A expectativa da comissão é que sindicatos e centrais possam contribuir para a investigação com documentos e depoimentos. “Há uma cultura oral muito forte no meio sindical e eles terão muitas questões a lembrar que não estão registradas”, disse Rosa Cardoso ao Valor.

Idealizadora da proposta, a CUT espera que a comissão ajude a esclarecer casos de assassinatos de sindicalistas.

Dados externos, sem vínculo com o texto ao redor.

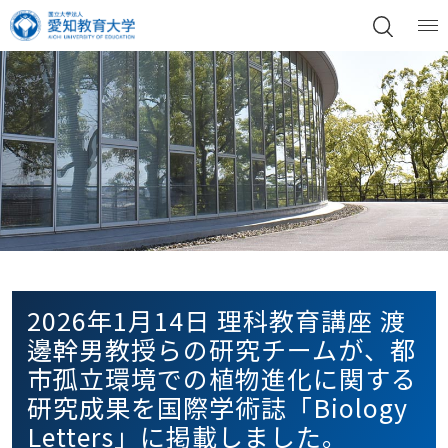
2026年1月14日 理科教育講座 渡
邊幹男教授らの研究チームが、都
市孤立環境での植物進化に関する
研究成果を国際学術誌「Biology
Letters」に掲載しました。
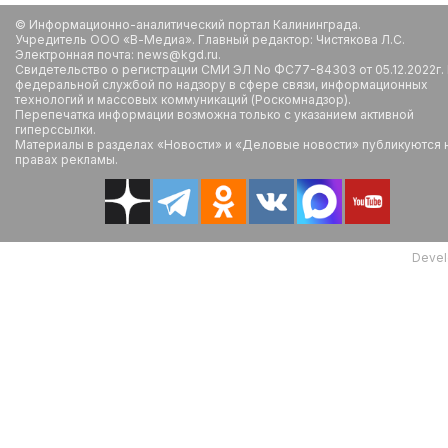
© Информационно-аналитический портал Калининграда.
Учредитель ООО «В-Медиа». Главный редактор: Чистякова Л.С.
Электронная почта: news@kgd.ru.
Свидетельство о регистрации СМИ ЭЛ No ФС77-84303 от 05.12.2022г.
федеральной службой по надзору в сфере связи, информационных
технологий и массовых коммуникаций (Роскомнадзор).
Перепечатка информации возможна только с указанием активной
гиперссылки.
Материалы в разделах «Новости» и «Деловые новости» публикуются 
правах рекламы.
Devel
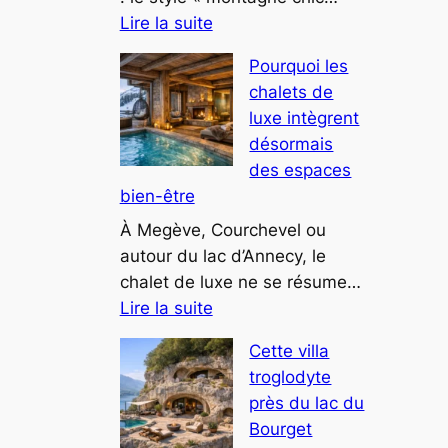
:
investisseurs
Lire la suite
Les
Pourquoi les
tendances
chalets de
déco
luxe intègrent
montagne
désormais
chic
des espaces
pour
bien-être
2025
À Megève, Courchevel ou
autour du lac d’Annecy, le
chalet de luxe ne se résume…
:
Lire la suite
Pourquoi
Cette villa
les
troglodyte
chalets
près du lac du
de
Bourget
luxe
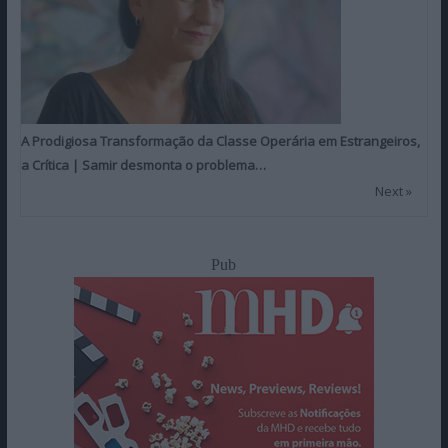
A Prodigiosa Transformação da Classe Operária em Estrangeiros,
a Crítica | Samir desmonta o problema…
Next »
Pub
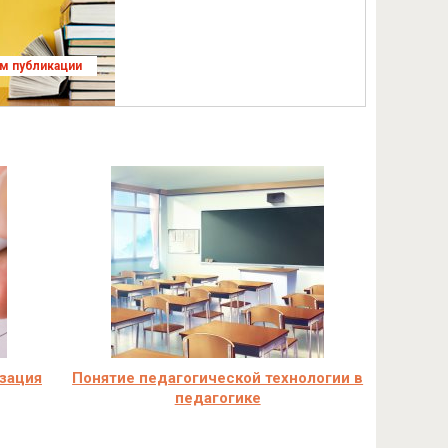
ям публикации
зация
Понятие педагогической технологии в
педагогике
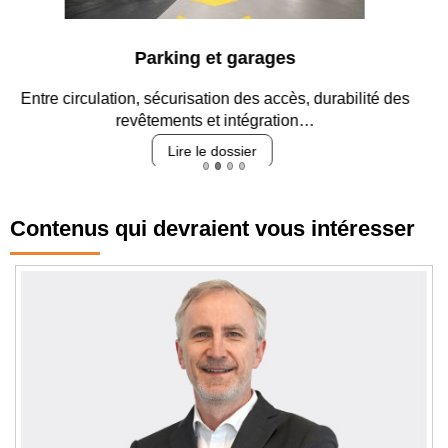
Parking et garages
Entre circulation, sécurisation des accès, durabilité des
revêtements et intégration…
Lire le dossier
Contenus qui devraient vous intéresser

A central já entregou à CNV uma lista com mais de 100 nomes de trabalhadores mortos durante a ditadura, cujos assassinatos ainda não foram solucionados. “Queremos levantar todos os sindicatos que, no dia do golpe, foram fechados, sofreram intervenção, e também quantos líderes sindicais foram perseguidos, assassinados e quantos foram exilados”, disse Expedito Solaney, secretário de Políticas Sociais da CUT. “Há um consenso dos sindicatos sobre como os trabalhadores foram prejudicados com o golpe e agora é o momento de resgatar essa memória histórica”.

As linhas iniciais de investigação já estão traçadas e devem se concentrar nos casos de perseguição a dirigentes sindicais; intervenções promovidas pelo regime em sindicatos a partir do golpe de 1964; registro da destruição de patrimônio físico e documental dos sindicatos; e investigação de prisões, torturas e assassinatos de trabalhadores pelo regime ditatorial.

Categorias como rodoviários, ferroviários e trabalhadores portuários, alvos notórios da repressão, estarão no foco da investigação, assim como cidades onde ocorreram episódios de violência, como Santos e Niterói, onde trabalhadores foram presos em navios e no estádio Caio Martins.

“Os anos de chumbo não vieram só a partir de 1968 [quando foi instituído o Ato Institucional nº 5, AI-5], os anos de chumbo vieram, sobretudo para a classe trabalhadora, a partir de 1964”, disse Rosa. “Trabalhadores portuários ficaram presos em navios em Niterói sob condições infames, e há relatos muito fortes de tortura nesses navios”. A advogada irá presidir o grupo ainda sem estrutura definida, que pode abrigar representantes das centrais sindicais ao lado de pesquisadores.

Em evento em memória do golpe de 1964 no Sindicato dos Bancários do Rio de Janeiro na segunda-feira, Rosa afirmou que a CNV tem recebido pedidos de comissões estaduais da verdade para estender o prazo de seus trabalhos além de maio de 2014. O prolongamento permitiria a inclusão dessas investigações paralelas no relatório final da CNV. Rosa frisou que a possibilidade seria viável “apenas por alguns meses ao longo de 2014”, mas depende de decisão do governo.